[AIM OF THE EXERCISE] The entries that follow include a run beginning at the line with "Réseaux IP Européens" and ending at the line with "- Co-ordination Activities, including"; restate that run word for word and leave the rest out.

[DATA EXCERPTS]
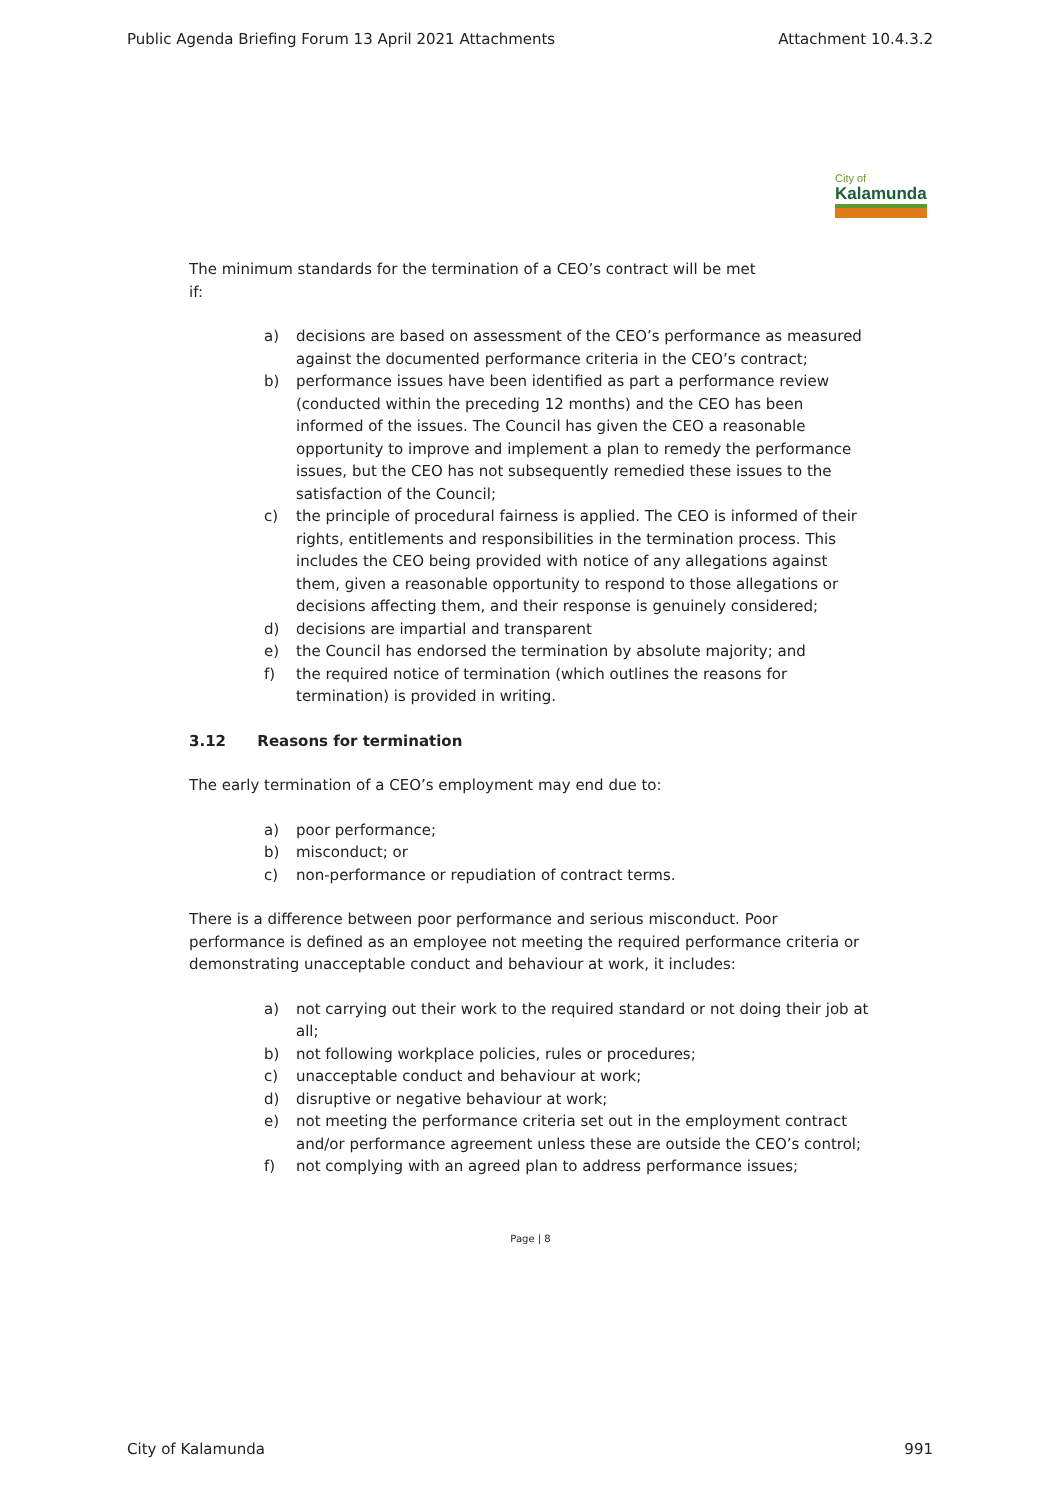Public Agenda Briefing Forum 13 April 2021 Attachments Attachment 10.4.3.2
City of
Kalamunda
The minimum standards for the termination of a CEO’s contract will be met
if:
a) decisions are based on assessment of the CEO’s performance as measured against the documented performance criteria in the CEO’s contract;
b) performance issues have been identified as part a performance review (conducted within the preceding 12 months) and the CEO has been informed of the issues. The Council has given the CEO a reasonable opportunity to improve and implement a plan to remedy the performance issues, but the CEO has not subsequently remedied these issues to the satisfaction of the Council;
c) the principle of procedural fairness is applied. The CEO is informed of their rights, entitlements and responsibilities in the termination process. This includes the CEO being provided with notice of any allegations against them, given a reasonable opportunity to respond to those allegations or decisions affecting them, and their response is genuinely considered;
d) decisions are impartial and transparent
e) the Council has endorsed the termination by absolute majority; and
f) the required notice of termination (which outlines the reasons for termination) is provided in writing.
3.12 Reasons for termination
The early termination of a CEO’s employment may end due to:
a) poor performance;
b) misconduct; or
c) non-performance or repudiation of contract terms.
There is a difference between poor performance and serious misconduct. Poor performance is defined as an employee not meeting the required performance criteria or demonstrating unacceptable conduct and behaviour at work, it includes:
a) not carrying out their work to the required standard or not doing their job at all;
b) not following workplace policies, rules or procedures;
c) unacceptable conduct and behaviour at work;
d) disruptive or negative behaviour at work;
e) not meeting the performance criteria set out in the employment contract and/or performance agreement unless these are outside the CEO’s control;
f) not complying with an agreed plan to address performance issues;
Page | 8
City of Kalamunda 991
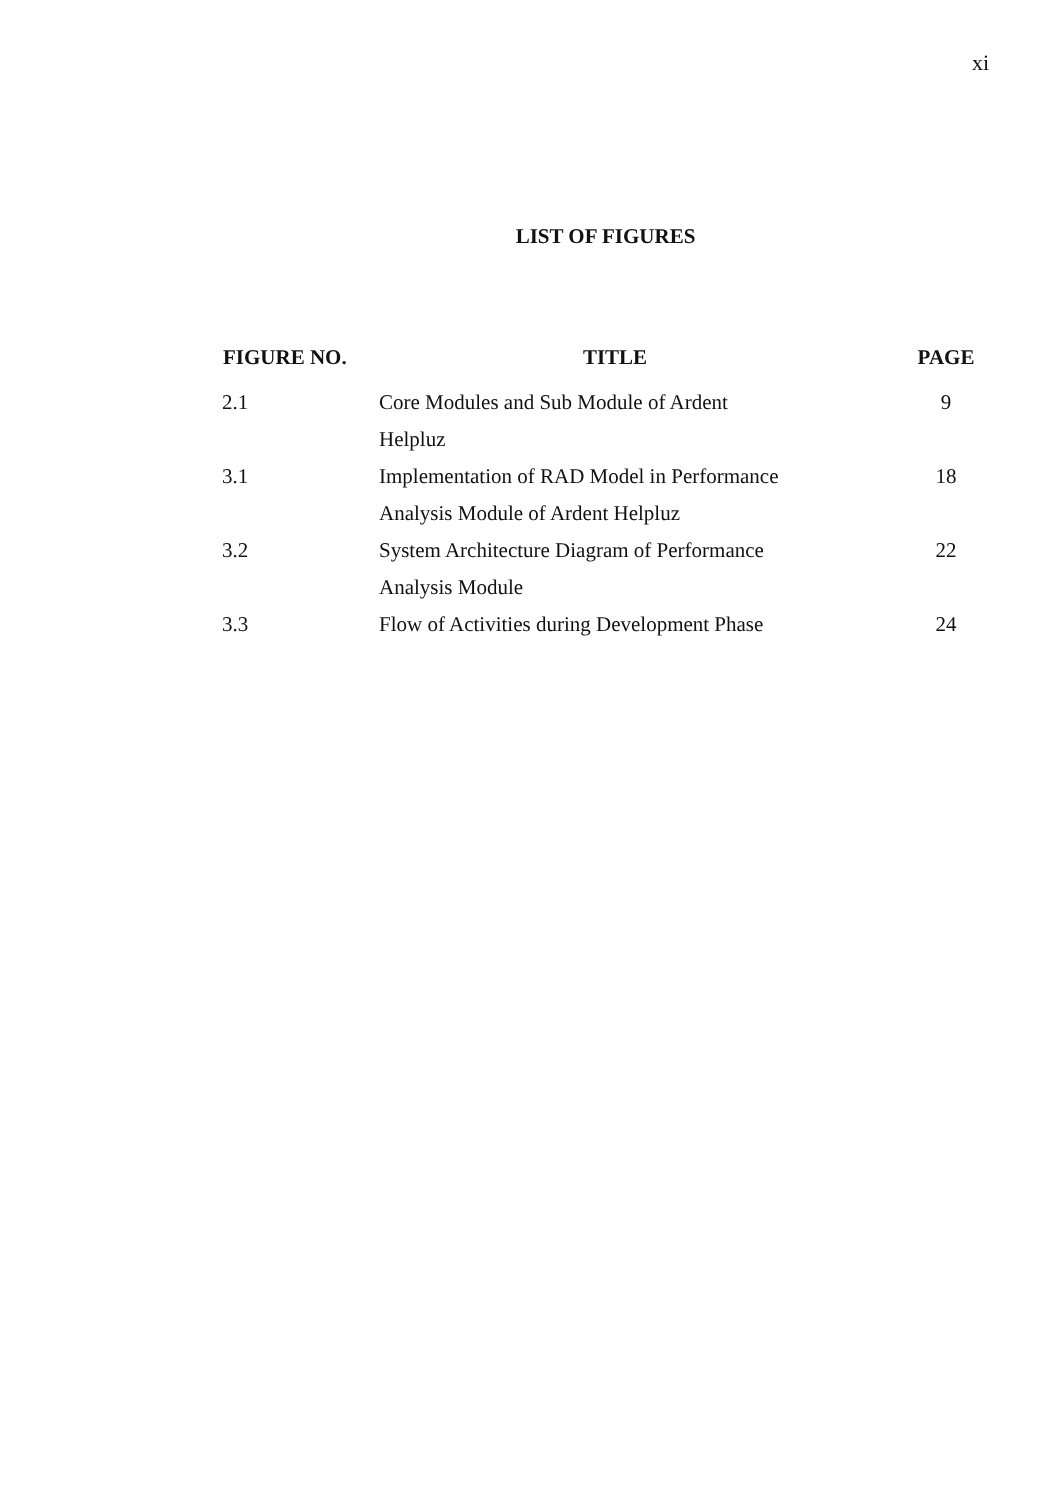xi
LIST OF FIGURES
| FIGURE NO. | TITLE | PAGE |
| --- | --- | --- |
| 2.1 | Core Modules and Sub Module of Ardent Helpluz | 9 |
| 3.1 | Implementation of RAD Model in Performance Analysis Module of Ardent Helpluz | 18 |
| 3.2 | System Architecture Diagram of Performance Analysis Module | 22 |
| 3.3 | Flow of Activities during Development Phase | 24 |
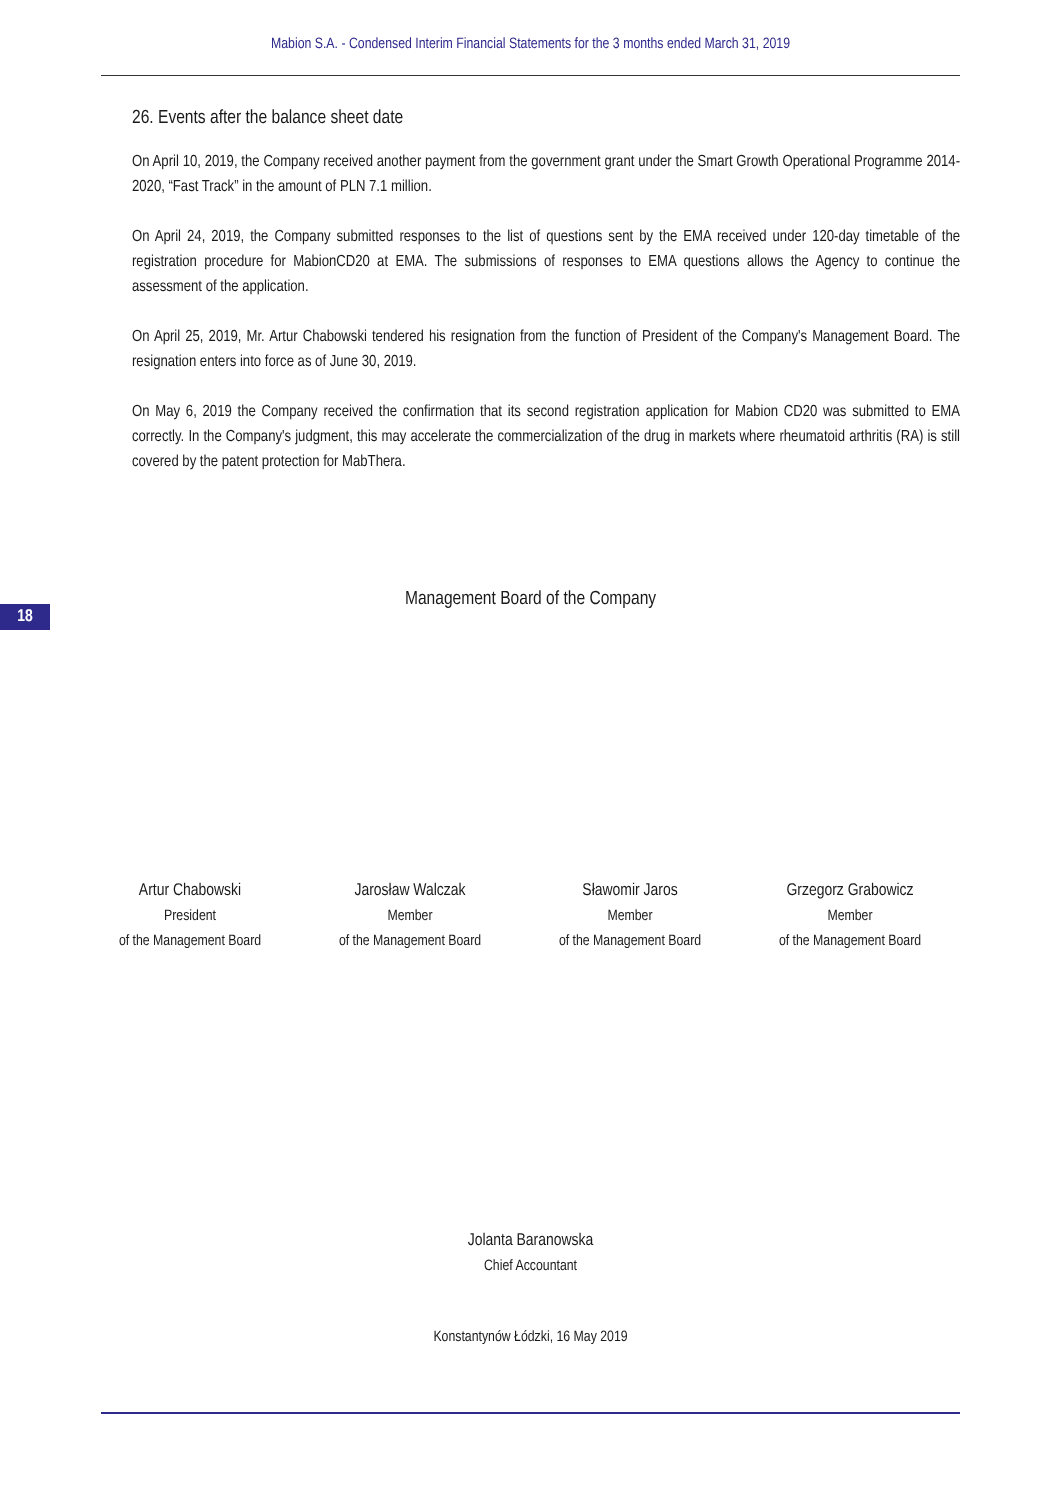Mabion S.A. - Condensed Interim Financial Statements for the 3 months ended March 31, 2019
26. Events after the balance sheet date
On April 10, 2019, the Company received another payment from the government grant under the Smart Growth Operational Programme 2014-2020, “Fast Track” in the amount of PLN 7.1 million.
On April 24, 2019, the Company submitted responses to the list of questions sent by the EMA received under 120-day timetable of the registration procedure for MabionCD20 at EMA. The submissions of responses to EMA questions allows the Agency to continue the assessment of the application.
On April 25, 2019, Mr. Artur Chabowski tendered his resignation from the function of President of the Company's Management Board. The resignation enters into force as of June 30, 2019.
On May 6, 2019 the Company received the confirmation that its second registration application for Mabion CD20 was submitted to EMA correctly. In the Company's judgment, this may accelerate the commercialization of the drug in markets where rheumatoid arthritis (RA) is still covered by the patent protection for MabThera.
18
Management Board of the Company
Artur Chabowski
President
of the Management Board
Jarosław Walczak
Member
of the Management Board
Sławomir Jaros
Member
of the Management Board
Grzegorz Grabowicz
Member
of the Management Board
Jolanta Baranowska
Chief Accountant
Konstantynów Łódzki, 16 May 2019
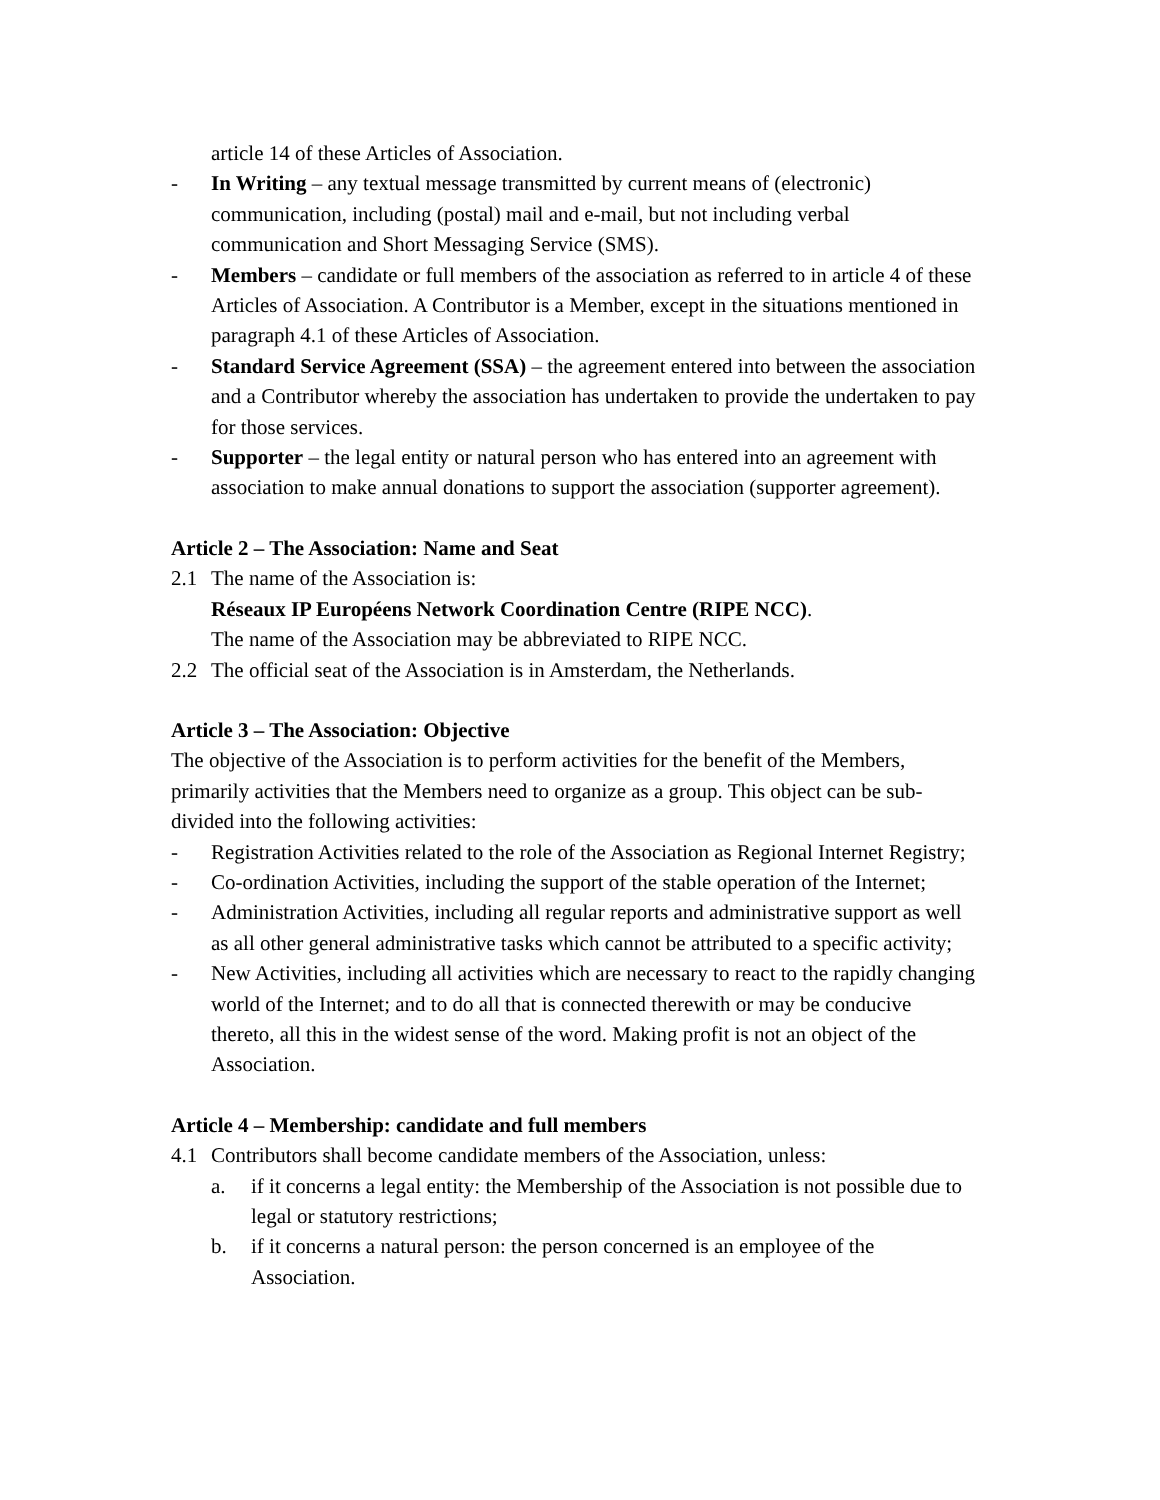article 14 of these Articles of Association.
- In Writing – any textual message transmitted by current means of (electronic) communication, including (postal) mail and e-mail, but not including verbal communication and Short Messaging Service (SMS).
- Members – candidate or full members of the association as referred to in article 4 of these Articles of Association. A Contributor is a Member, except in the situations mentioned in paragraph 4.1 of these Articles of Association.
- Standard Service Agreement (SSA) – the agreement entered into between the association and a Contributor whereby the association has undertaken to provide the undertaken to pay for those services.
- Supporter – the legal entity or natural person who has entered into an agreement with association to make annual donations to support the association (supporter agreement).
Article 2 – The Association: Name and Seat
2.1 The name of the Association is:
Réseaux IP Européens Network Coordination Centre (RIPE NCC).
The name of the Association may be abbreviated to RIPE NCC.
2.2 The official seat of the Association is in Amsterdam, the Netherlands.
Article 3 – The Association: Objective
The objective of the Association is to perform activities for the benefit of the Members, primarily activities that the Members need to organize as a group. This object can be sub-divided into the following activities:
- Registration Activities related to the role of the Association as Regional Internet Registry;
- Co-ordination Activities, including the support of the stable operation of the Internet;
- Administration Activities, including all regular reports and administrative support as well as all other general administrative tasks which cannot be attributed to a specific activity;
- New Activities, including all activities which are necessary to react to the rapidly changing world of the Internet; and to do all that is connected therewith or may be conducive thereto, all this in the widest sense of the word. Making profit is not an object of the Association.
Article 4 – Membership: candidate and full members
4.1 Contributors shall become candidate members of the Association, unless:
a. if it concerns a legal entity: the Membership of the Association is not possible due to legal or statutory restrictions;
b. if it concerns a natural person: the person concerned is an employee of the Association.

[ANSWER BOX]
Réseaux IP Européens Network Coordination Centre (RIPE NCC).
The name of the Association may be abbreviated to RIPE NCC.
2.2 The official seat of the Association is in Amsterdam, the Netherlands.
Article 3 – The Association: Objective
The objective of the Association is to perform activities for the benefit of the Members, primarily activities that the Members need to organize as a group. This object can be sub-divided into the following activities:
- Registration Activities related to the role of the Association as Regional Internet Registry;
- Co-ordination Activities, including the support of the stable operation of the Internet;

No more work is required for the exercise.